Bill and Mary were also sealed in the temple, but long before they were, Mary was busy in the Young Women's program and he became Elders Quorum President. He really led his Quorum! One Sunday Bill stood before the body of the priesthood to seek out those who would help on a ward project. Many held up their hands in agreement with the call, some even volunteered. At the appointed time, however, the showing was almost nil. This type of thing would have crushed many, especially a relatively new convert, but not Bill. Here was a leader! The next Sunday arrived and Pres. Green again stood up and spoke to the priesthood in definite but fatherly tones.
"Brethren," he said, "When I make an assignment and someone says they won't do it I can accept that. I may not like it but I can accept it. But now Brethren, when I make an assignment and anyone of you says he'll be there I expect him to do exactly as he says he'll do. If he doesn't, then he'll have two people to contend with me and the Lord both. What I'm saying, and I want you to remember this, is when you have a priesthood duty to perform, Brethren, I want you to stand tall! They never did that to him again--ever! Whenever Bill would talk to me or write to me, he would always admonish me, and I him, to stand tall!
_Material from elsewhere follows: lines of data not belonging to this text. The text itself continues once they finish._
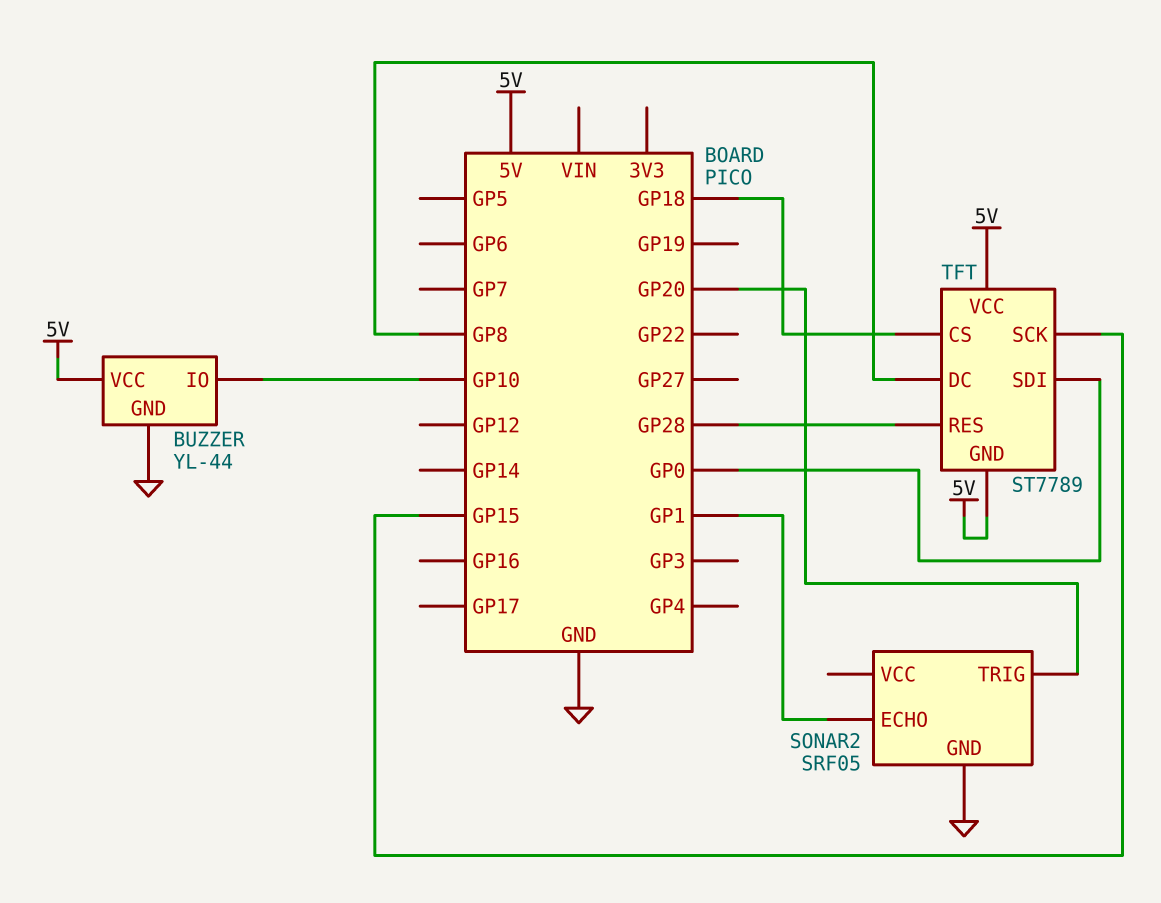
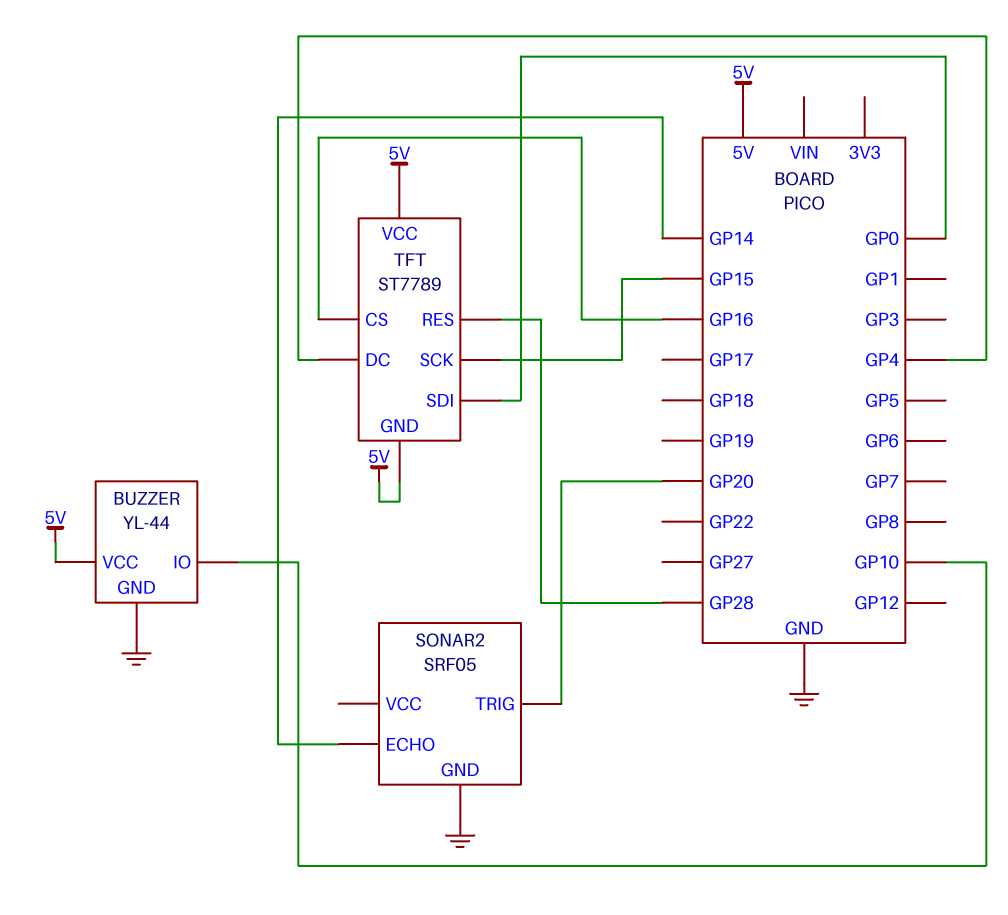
SONAR2 pin ECHO: GP1 -> GP14
TFT pin CS: GP18 -> GP16
TFT pin DC: GP8 -> GP4

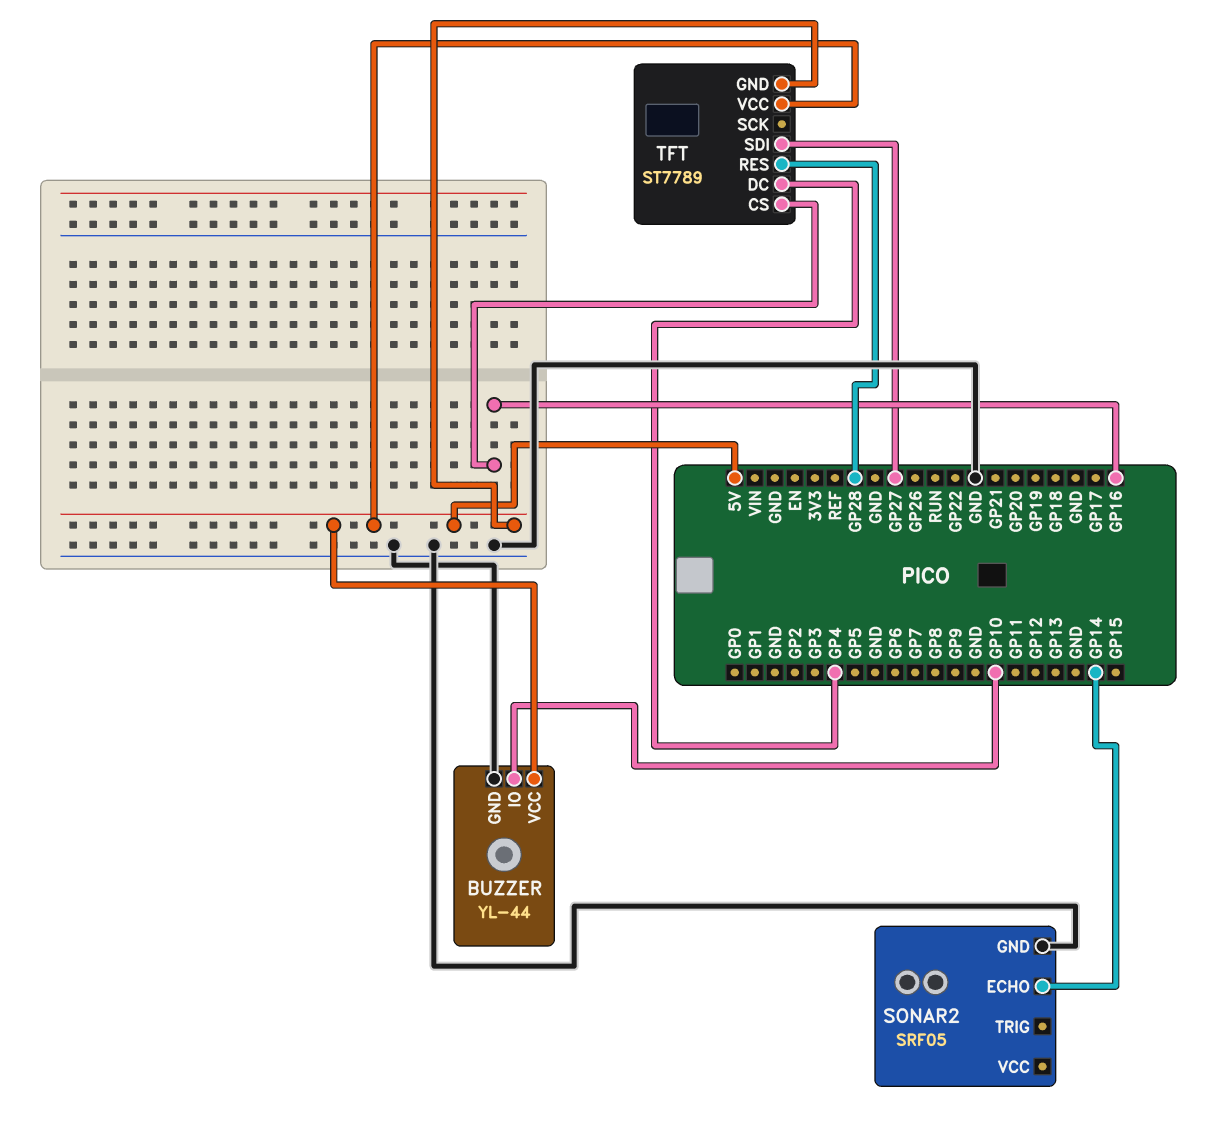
SONAR2 pin TRIG: GP20 -> none
TFT pin SCK: GP15 -> none
TFT pin SDI: GP0 -> GP27

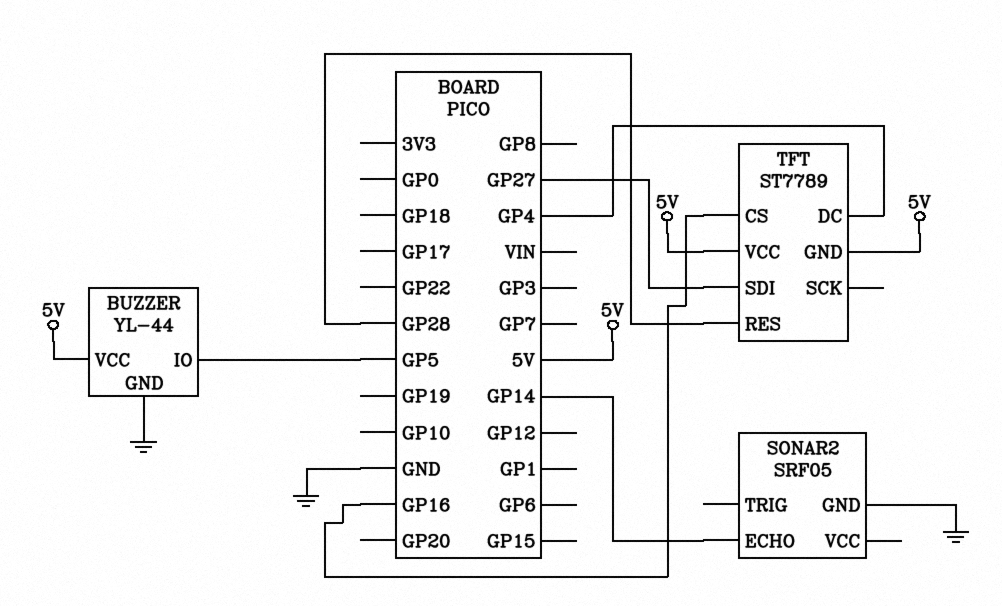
BUZZER pin IO: GP10 -> GP5

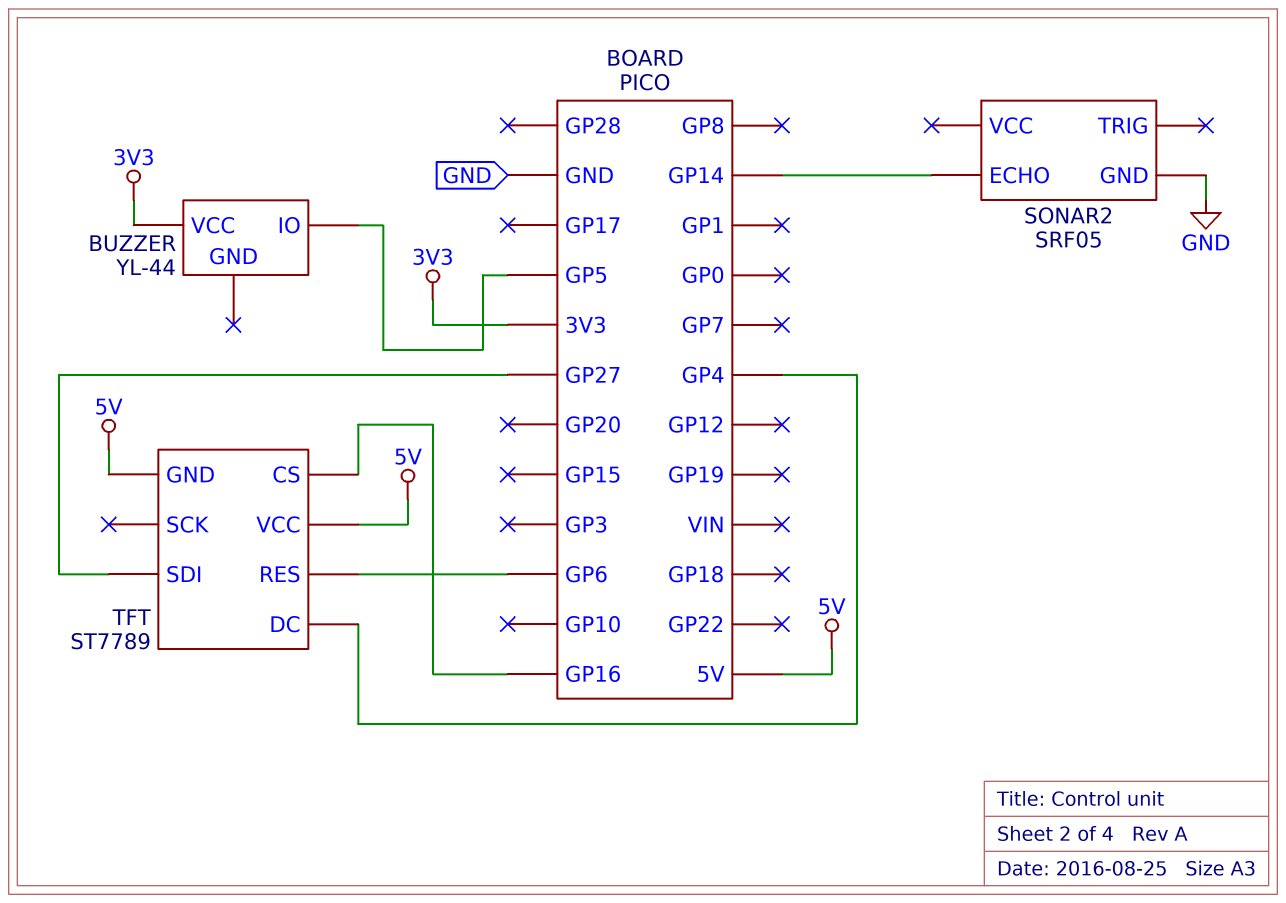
BUZZER pin GND: GND -> none
BUZZER pin VCC: 5V -> 3V3
TFT pin RES: GP28 -> GP6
Bill and Mary liked the same things. They were perfectly matched and shared a love of travel. They traveled all over on a big comfortable 2-seater motorcycle whenever time would permit.
One day Bill told me that on one of their jaunts up into Oregon, they had fallen in love with Eugene and were going to move there, just like that. They sold out and did it. They converted from a city home to a 15-20 acre ranch with horses, cow, fruit trees and the whole works, including Funk and Wagnall (the two pigs).
Mary drove the school bus two or three mornings per week and Bill dabbled with the Chamber of Commerce. It was during this time that they gravitated into the Motorcycle Club of America and were able to fulfill the lifelong dream of travel and get paid for it.
Bill became an officer (salaried) in the Club and was also a Recruiter and Editor of their monthly bulletin. They each got a bike and would make all rally's and trips, both state and national, maintaining at the same time their testimony and missionary zeal.
The last time I saw Bill was when he dropped into my place of business for a chat. I asked him about lots of things, even about the welfare of his two pigs, Funk and Wagnall. His reply, in characteristic fashion was, "Oh they're fine! In fact delicious, we fed them for a long time and now they're feeding us." The last words he ever spoke to me were, "Stand Tall."
Bill and Mary Green were driving home from a camping trip. Mary was the apparent driver and may have gone to sleep at the wheel in the one-vehicle accident which occurred. Their camper left the road, overturned and this ideal couple who did everything together in life, very nearly matched that performance in death. Bill's beloved Mary was pronounced dead at the scene or on the way to the hospital in Portland. Bill, himself brain-dead and in a coma on life-support systems, survived a year or so until his great heart said, "Enough" and he died.
You often wonder about such things but, as far as I know, the full answer is yet to come.